The bleating tree frog or Keferstein's tree frog (Litoria dentata) is a tree frog of the family Hylidae. This frog is native to coastal eastern Australia, from south-eastern Queensland, to around Eden, New South Wales.

Description[edit]

The frog is small (45 millimetres) in length. The dorsal surface of this frog is a dark or pale, rich brown, with broad irregular, lighter bands on each side of the frog starting from the back of the eye. A dark stripe runs from the snout, through the eye and onto the tympanum. There is a white bar directly under the eye. The ventral surface is light cream, although in breeding males can be yellow. The fingers are one-third webbed, and toes are two thirds webbed. The tympanum is visible. The iris is a strong rusty red colour. During the breeding season males become a yellowish colour.
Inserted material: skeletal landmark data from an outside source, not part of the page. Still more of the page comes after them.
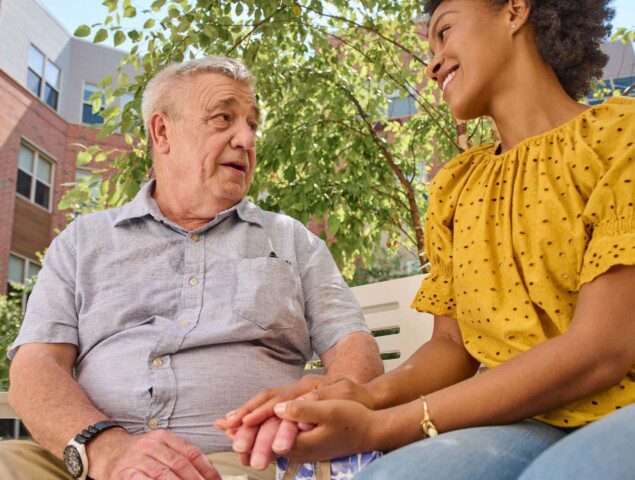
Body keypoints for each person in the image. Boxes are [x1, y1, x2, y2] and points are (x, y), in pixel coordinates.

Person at [218, 1, 635, 478]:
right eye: (429, 46)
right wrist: (362, 395)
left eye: (445, 31)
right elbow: (452, 346)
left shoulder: (620, 135)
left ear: (516, 10)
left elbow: (601, 351)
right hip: (516, 419)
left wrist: (384, 426)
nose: (432, 63)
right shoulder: (457, 186)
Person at [0, 56, 383, 480]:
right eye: (224, 119)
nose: (246, 139)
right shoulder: (82, 242)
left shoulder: (293, 241)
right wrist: (107, 449)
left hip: (241, 461)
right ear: (162, 131)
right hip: (94, 461)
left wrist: (308, 414)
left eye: (252, 125)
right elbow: (35, 367)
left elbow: (355, 350)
Ecology and behaviour[edit]

Breeding male bleating tree frog

This frog is associated with coastal lagoons, ponds and swamps, in heathland, sclerophyll forest and cleared farmland. The bleating tree frog is well known for its loud, high-pitched call, which can be painful to humans nearby. Males call from vegetation or ground around the breeding site. Mass breeding and calling can take place on warm, wet, overcast nights during spring and summer.

As a pet[edit]

It is kept as a pet, in Australia this animal may be kept in captivity with the appropriate permit.